My opinio is that, the check in the extattr_*vp() layer is needed because this function will be exported as part of kernel interface.
No. I already pointed you to the vn_io_fault() code. Read the long description in the comment before vn_io_fault_doio() in vfs_vnops.c.
It is too difficult to me to implement it now, so, seems like, I have a questions to @kib.
As I currently understand, what we want to achive to is, not allow page faults to happen during extattr operations, is insert some sort of logic, like happen between vn_io_fault() and vn_read/vn_write or VOP_READ/VOP_WRITE.
It should be inserted in the extattr_*vp() between uio initialization and VOP_*EXTATTR call.
Difficulties:
- The code part is not so compact for path vn_io_fault() -> vn_io_fault1() -> VOP_*, may be it is possible to consider implement more generic version of vn_io_fault() not just for read()/write(), but for another operations where uio is required?
- The logic depends of sysctl variables, ok, here I just need find the way, how to read it in the kernel.
- As, I told I want to add vnode locking control to extattr_*_vp() functions, I am not clearly understand will be it possible to do vnode lock in case of do_vn_io_fault() returns true. Should be vnode locked before vn_rangelock_*() call or after?
So, @kib, could you please comment it somehow, and it would be great, if you can provide some basic description about how to implement it, or entry point for starting.
No, not quite. We cannot avoid pagefaults during uiomove(), but we might opt-out and postpone handling of them. vn_io_fault() works by setting the thread state so that page faults always results in EFAULT, even if it can be handled, and prefaulting pages for the next io attempt. This way, we do not enter the real pagefault handler and do not recurse on VFS/VM while in uiomove().
It should be inserted in the extattr_*vp() between uio initialization and VOP_*EXTATTR call.
Difficulties:
- The code part is not so compact for path vn_io_fault() -> vn_io_fault1() -> VOP_*, may be it is possible to consider implement more generic version of vn_io_fault() not just for read()/write(), but for another operations where uio is required?
Look at vn_io_fault_doio() which implements the actual call to the VOP() after all necessary setup was made. What is needed is mostly to assign new kind value and handle it before the call to vn_io_fault1() and inside vn_io_fault_doio() by using the corresponding VOP.
Extattr VOPs would need to replace uiomove(9) with vn_io_fault_uiomove(9), which is quite straightforward.
- The logic depends of sysctl variables, ok, here I just need find the way, how to read it in the kernel.

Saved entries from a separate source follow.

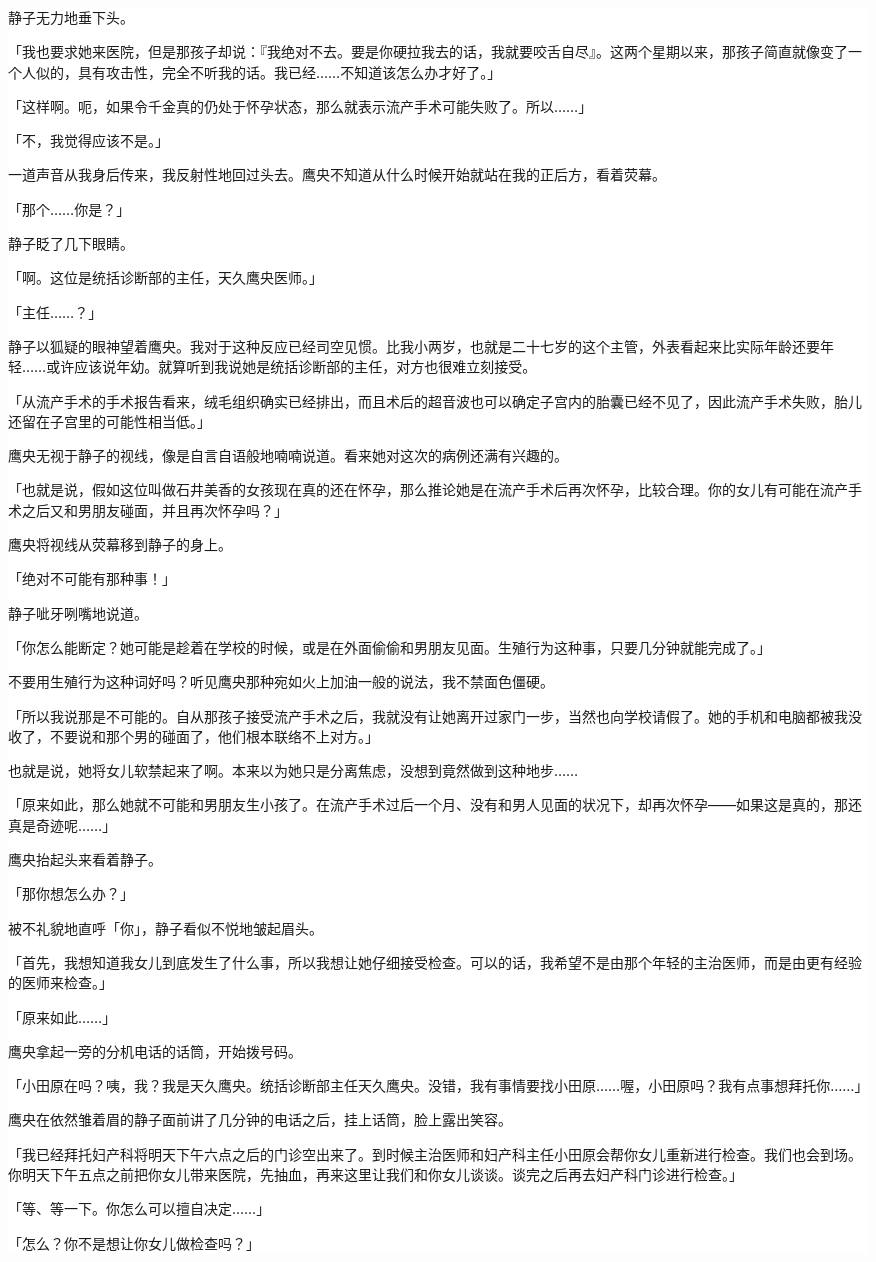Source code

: 静子无力地垂下头。

「我也要求她来医院，但是那孩子却说：『我绝对不去。要是你硬拉我去的话，我就要咬舌自尽』。这两个星期以来，那孩子简直就像变了一个人似的，具有攻击性，完全不听我的话。我已经……不知道该怎么办才好了。」

「这样啊。呃，如果令千金真的仍处于怀孕状态，那么就表示流产手术可能失败了。所以……」

「不，我觉得应该不是。」

一道声音从我身后传来，我反射性地回过头去。鹰央不知道从什么时候开始就站在我的正后方，看着荧幕。

「那个……你是？」

静子眨了几下眼睛。

「啊。这位是统括诊断部的主任，天久鹰央医师。」

「主任……？」

静子以狐疑的眼神望着鹰央。我对于这种反应已经司空见惯。比我小两岁，也就是二十七岁的这个主管，外表看起来比实际年龄还要年轻……或许应该说年幼。就算听到我说她是统括诊断部的主任，对方也很难立刻接受。

「从流产手术的手术报告看来，绒毛组织确实已经排出，而且术后的超音波也可以确定子宫内的胎囊已经不见了，因此流产手术失败，胎儿还留在子宫里的可能性相当低。」

鹰央无视于静子的视线，像是自言自语般地喃喃说道。看来她对这次的病例还满有兴趣的。

「也就是说，假如这位叫做石井美香的女孩现在真的还在怀孕，那么推论她是在流产手术后再次怀孕，比较合理。你的女儿有可能在流产手术之后又和男朋友碰面，并且再次怀孕吗？」

鹰央将视线从荧幕移到静子的身上。

「绝对不可能有那种事！」

静子呲牙咧嘴地说道。

「你怎么能断定？她可能是趁着在学校的时候，或是在外面偷偷和男朋友见面。生殖行为这种事，只要几分钟就能完成了。」

不要用生殖行为这种词好吗？听见鹰央那种宛如火上加油一般的说法，我不禁面色僵硬。

「所以我说那是不可能的。自从那孩子接受流产手术之后，我就没有让她离开过家门一步，当然也向学校请假了。她的手机和电脑都被我没收了，不要说和那个男的碰面了，他们根本联络不上对方。」

也就是说，她将女儿软禁起来了啊。本来以为她只是分离焦虑，没想到竟然做到这种地步……

「原来如此，那么她就不可能和男朋友生小孩了。在流产手术过后一个月、没有和男人见面的状况下，却再次怀孕——如果这是真的，那还真是奇迹呢……」

鹰央抬起头来看着静子。

「那你想怎么办？」

被不礼貌地直呼「你」，静子看似不悦地皱起眉头。

「首先，我想知道我女儿到底发生了什么事，所以我想让她仔细接受检查。可以的话，我希望不是由那个年轻的主治医师，而是由更有经验的医师来检查。」

「原来如此……」

鹰央拿起一旁的分机电话的话筒，开始拨号码。

「小田原在吗？咦，我？我是天久鹰央。统括诊断部主任天久鹰央。没错，我有事情要找小田原……喔，小田原吗？我有点事想拜托你……」

鹰央在依然雏着眉的静子面前讲了几分钟的电话之后，挂上话筒，脸上露出笑容。

「我已经拜托妇产科将明天下午六点之后的门诊空出来了。到时候主治医师和妇产科主任小田原会帮你女儿重新进行检查。我们也会到场。你明天下午五点之前把你女儿带来医院，先抽血，再来这里让我们和你女儿谈谈。谈完之后再去妇产科门诊进行检查。」

「等、等一下。你怎么可以擅自决定……」

「怎么？你不是想让你女儿做检查吗？」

I do not understand this question.
- As, I told I want to add vnode locking control to extattr_*_vp() functions, I am not clearly understand will be it possible to do vnode lock in case of do_vn_io_fault() returns true. Should be vnode locked before vn_rangelock_*() call or after?
Rangelocks are before vnode locks. Do you intend to use rangelocks to guarantee the extattr consistency on write ? You would need to use separate ranglelock or negative range to reuse existing rangelock.
So, @kib, could you please comment it somehow, and it would be great, if you can provide some basic description about how to implement it, or entry point for starting.
Ok, let's try to proceed...
Here is very initial version of vfs_extattr.c, where the io faults are handled.
It even somehow does not works with ufs, but works with ext2fs, I did not dig in this problem for now, because it is needed to figure out the direction and next steps for extattrs topic, the testing procedure will include all available filesystems with extattrs support and will be developed later.
So, @kib, could you please review it and provide the comments.